- WHAT THE EXERCISE ASKS -
Your output must reproduce all the records below precisely and contain no pictures.

Content starts

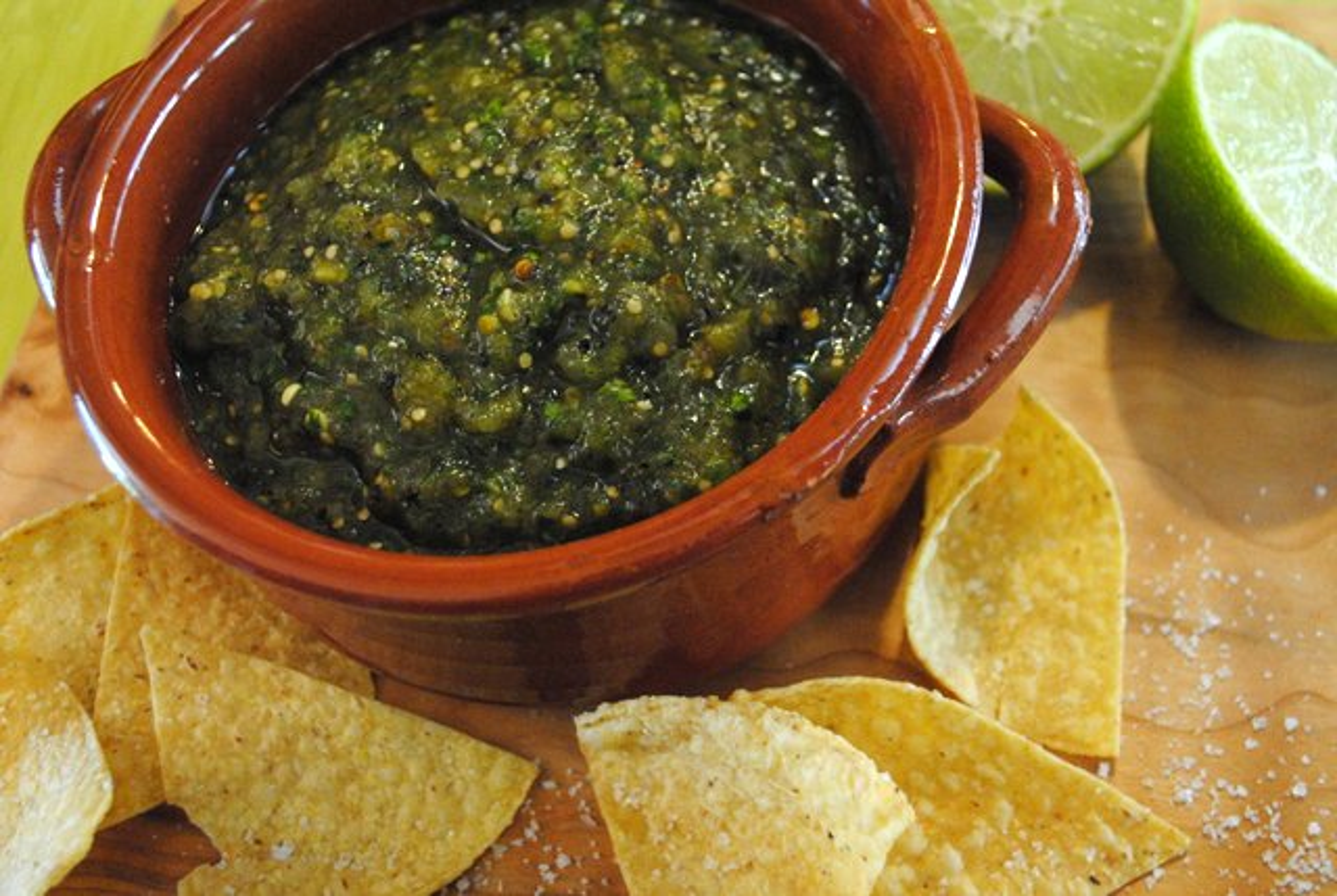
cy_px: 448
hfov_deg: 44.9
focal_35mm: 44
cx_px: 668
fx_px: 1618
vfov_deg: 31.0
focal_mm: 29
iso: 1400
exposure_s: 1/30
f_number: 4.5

Content ends

- EXERCISE OUTPUT -
cy_px: 448
hfov_deg: 44.9
focal_35mm: 44
cx_px: 668
fx_px: 1618
vfov_deg: 31.0
focal_mm: 29
iso: 1400
exposure_s: 1/30
f_number: 4.5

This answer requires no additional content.